- _EXERCISE DETAILS_
Exact copies of all the records are the expected output.

[Saved entries]
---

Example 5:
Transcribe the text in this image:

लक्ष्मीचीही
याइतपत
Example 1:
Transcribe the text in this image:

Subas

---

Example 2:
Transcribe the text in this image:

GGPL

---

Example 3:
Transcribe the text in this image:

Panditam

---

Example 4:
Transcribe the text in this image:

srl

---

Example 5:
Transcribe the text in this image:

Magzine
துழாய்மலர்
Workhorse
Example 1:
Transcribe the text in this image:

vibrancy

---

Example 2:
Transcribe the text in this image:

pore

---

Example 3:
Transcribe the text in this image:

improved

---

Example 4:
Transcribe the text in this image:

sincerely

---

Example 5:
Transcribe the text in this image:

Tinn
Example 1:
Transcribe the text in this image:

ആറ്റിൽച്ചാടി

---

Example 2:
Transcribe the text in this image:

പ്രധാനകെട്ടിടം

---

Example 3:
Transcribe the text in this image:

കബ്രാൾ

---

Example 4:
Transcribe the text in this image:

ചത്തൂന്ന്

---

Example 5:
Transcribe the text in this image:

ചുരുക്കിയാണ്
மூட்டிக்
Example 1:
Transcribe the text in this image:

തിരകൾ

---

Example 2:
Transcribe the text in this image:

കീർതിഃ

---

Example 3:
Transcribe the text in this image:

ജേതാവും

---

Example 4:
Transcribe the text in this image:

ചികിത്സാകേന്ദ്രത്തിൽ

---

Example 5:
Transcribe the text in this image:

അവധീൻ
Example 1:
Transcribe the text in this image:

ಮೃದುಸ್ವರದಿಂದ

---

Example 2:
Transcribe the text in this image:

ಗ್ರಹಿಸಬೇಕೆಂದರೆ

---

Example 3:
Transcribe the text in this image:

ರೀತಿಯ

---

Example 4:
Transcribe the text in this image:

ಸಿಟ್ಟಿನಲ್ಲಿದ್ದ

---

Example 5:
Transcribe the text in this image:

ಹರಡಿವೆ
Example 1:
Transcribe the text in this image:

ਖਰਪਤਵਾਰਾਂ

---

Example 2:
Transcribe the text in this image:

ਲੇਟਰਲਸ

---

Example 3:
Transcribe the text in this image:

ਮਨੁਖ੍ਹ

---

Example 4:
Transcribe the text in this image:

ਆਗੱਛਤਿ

- _COMPLETED TASK_
---

Example 5:
Transcribe the text in this image:

लक्ष्मीचीही
याइतपत
Example 1:
Transcribe the text in this image:

Subas

---

Example 2:
Transcribe the text in this image:

GGPL

---

Example 3:
Transcribe the text in this image:

Panditam

---

Example 4:
Transcribe the text in this image:

srl

---

Example 5:
Transcribe the text in this image:

Magzine
துழாய்மலர்
Workhorse
Example 1:
Transcribe the text in this image:

vibrancy

---

Example 2:
Transcribe the text in this image:

pore

---

Example 3:
Transcribe the text in this image:

improved

---

Example 4:
Transcribe the text in this image:

sincerely

---

Example 5:
Transcribe the text in this image:

Tinn
Example 1:
Transcribe the text in this image:

ആറ്റിൽച്ചാടി

---

Example 2:
Transcribe the text in this image:

പ്രധാനകെട്ടിടം

---

Example 3:
Transcribe the text in this image:

കബ്രാൾ

---

Example 4:
Transcribe the text in this image:

ചത്തൂന്ന്

---

Example 5:
Transcribe the text in this image:

ചുരുക്കിയാണ്
மூட்டிக்
Example 1:
Transcribe the text in this image:

തിരകൾ

---

Example 2:
Transcribe the text in this image:

കീർതിഃ

---

Example 3:
Transcribe the text in this image:

ജേതാവും

---

Example 4:
Transcribe the text in this image:

ചികിത്സാകേന്ദ്രത്തിൽ

---

Example 5:
Transcribe the text in this image:

അവധീൻ
Example 1:
Transcribe the text in this image:

ಮೃದುಸ್ವರದಿಂದ

---

Example 2:
Transcribe the text in this image:

ಗ್ರಹಿಸಬೇಕೆಂದರೆ

---

Example 3:
Transcribe the text in this image:

ರೀತಿಯ

---

Example 4:
Transcribe the text in this image:

ಸಿಟ್ಟಿನಲ್ಲಿದ್ದ

---

Example 5:
Transcribe the text in this image:

ಹರಡಿವೆ
Example 1:
Transcribe the text in this image:

ਖਰਪਤਵਾਰਾਂ

---

Example 2:
Transcribe the text in this image:

ਲੇਟਰਲਸ

---

Example 3:
Transcribe the text in this image:

ਮਨੁਖ੍ਹ

---

Example 4:
Transcribe the text in this image:

ਆਗੱਛਤਿ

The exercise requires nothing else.